Об искусстве | страница 50
Этот человек, который вскрыл десять трупов, чтобы проследить за прохождением каких‑то вен, думает: строение нашего тела представляет собой такое чудо, что душа, несмотря на свою божественность, расстается лишь с большими муками с этим телом, в котором она жила; и мне кажется, — говорит Леонардо, — что ее слезы, и скорбь не лишены основания… 10.
Не будем углублять природу того сомнения, полного определенного смысла, которое заключается в этих словах. Достаточно видеть эту огромную тень, которую бросает сюда некая зарождающаяся мысль: смерть, рассматриваемая как бедствие для души, смерть тела — как уничтожение этой божественной вещи! Смерть, поражающая душу до слез, в самом дорогом для него деле, вследствие разрушения той архитектуры, которую она себе создала для жилья!

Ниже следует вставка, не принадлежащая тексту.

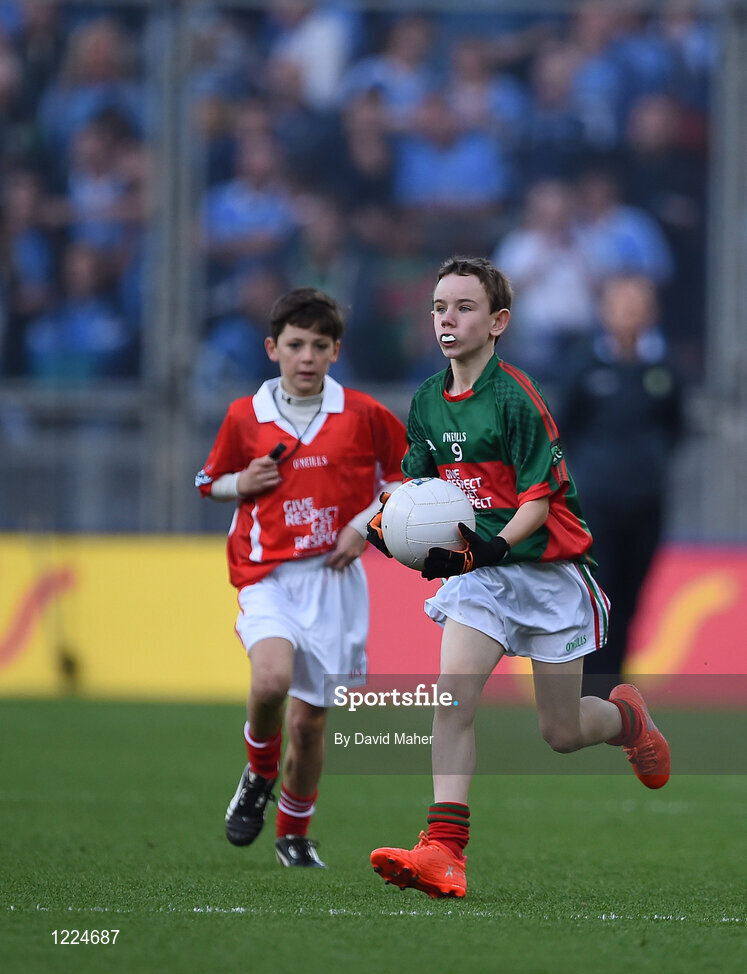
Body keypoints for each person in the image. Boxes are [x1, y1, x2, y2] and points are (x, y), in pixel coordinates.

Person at [366, 256, 671, 899]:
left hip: (547, 573)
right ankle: (444, 851)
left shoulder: (517, 397)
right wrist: (384, 528)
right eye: (439, 307)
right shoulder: (426, 400)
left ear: (499, 321)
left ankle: (625, 721)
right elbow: (414, 489)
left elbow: (539, 501)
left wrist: (488, 548)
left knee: (560, 733)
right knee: (452, 701)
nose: (448, 318)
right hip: (483, 578)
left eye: (465, 307)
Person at [195, 287, 407, 868]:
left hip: (334, 583)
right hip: (268, 576)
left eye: (319, 345)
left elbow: (404, 479)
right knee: (270, 681)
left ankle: (293, 832)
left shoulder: (363, 414)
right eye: (294, 345)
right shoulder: (245, 416)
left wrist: (366, 526)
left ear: (336, 351)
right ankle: (260, 773)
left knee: (310, 724)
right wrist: (243, 482)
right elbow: (208, 482)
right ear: (273, 349)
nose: (306, 356)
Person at [556, 274, 683, 698]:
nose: (629, 313)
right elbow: (565, 426)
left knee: (632, 595)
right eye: (621, 304)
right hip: (598, 504)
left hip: (648, 502)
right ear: (604, 311)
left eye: (637, 304)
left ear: (652, 312)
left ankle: (618, 690)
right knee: (600, 594)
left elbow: (675, 427)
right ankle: (592, 688)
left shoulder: (663, 369)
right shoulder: (585, 366)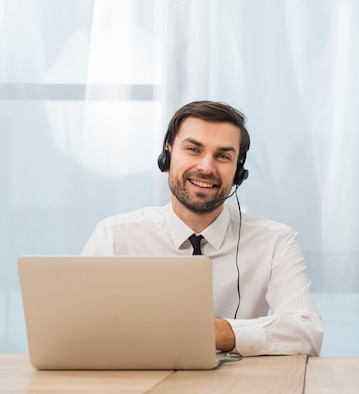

Я не хочу из этих звучных слов вывести некую леонардовскую метафизику; но я готов идти на довольно легкое сопоставление, поскольку оно само собой зарождается в наших мыслях. Для такого любителя организмов тело не является презренной ветошью; в этом теле слишком много свойств, оно разрешает слишком много проблем, оно обладает слишком многими функциями, чтобы не соответствовать каким-то трансцендентным требованиям, достаточно могущественным, чтобы его создать, но не настолько сильным, чтобы обойтись без его сложности. Оно является творением и инструментом кого‑то, кто в нем нуждается, кто неохотно его отбрасывает и кто оплакивает его, как оплакивают власть… Та- ково ощущение Леонардо 11.
12*
Его философия вполне натуралистична, очень недружелюбна к спиритуализму, очень склонна к буквальному физико-механическому толкованию. Что же касается души, то здесь она совпадает с философией католической церкви. Католическая церковь — поскольку она по крайней мере связана с учением Фомы Аквинского — не оставляет душе, отделенной от тела, сколько‑нибудь завидного существования. Нет ничего более жалкого, чем эта душа, потерявшая тело. Ей остается только одно существование: это — логический минимум, некая потаенная жизнь, в которой она совершенно непостижима для нас и, несомненно, для себя самой. Она совлекала с себя все: силу, желания, может быть — познание. Я не уверен даже, может ли вспоминать она хотя бы о том, что она была, во времени и где‑то, формой и действием своего тела. У нее осталась лишь честь своей независимости… Такое пустое и нелепое положение является, к счастью, только преходящим, — если это слово, вне времени, имеет какой‑нибудь смысл: разум требует, а догма обязывает, чтобы плоть была восстановлена. Конечно, свойства этой высшей плоти должны значительно отличаться от тех, которыми наша плоть обладала. Здесь, думается мне, следует допустить нечто совсем другое, нежели простое осуществление невероятного. Впрочем, бесполезно забираться в дебри физики, мечтать о некоем могущественном теле, чья масса оказалась бы в ином взаимоотношении с универсальным притяжением, нежели наша, причем эта изменчивая масса была бы в такой связи со скоростью света, чтобы предначертанное ей проворство превращений могло реализоваться… Как бы то ни было, обнаженная душа должна, согласно теологии, вновь найти в некоем теле некую функциональную жизнь, а благодаря этому новому телу — и особый вид материи, которая позволила бы ей действовать и наполнила бы непреходящими ценностями ее пустые умственные категории.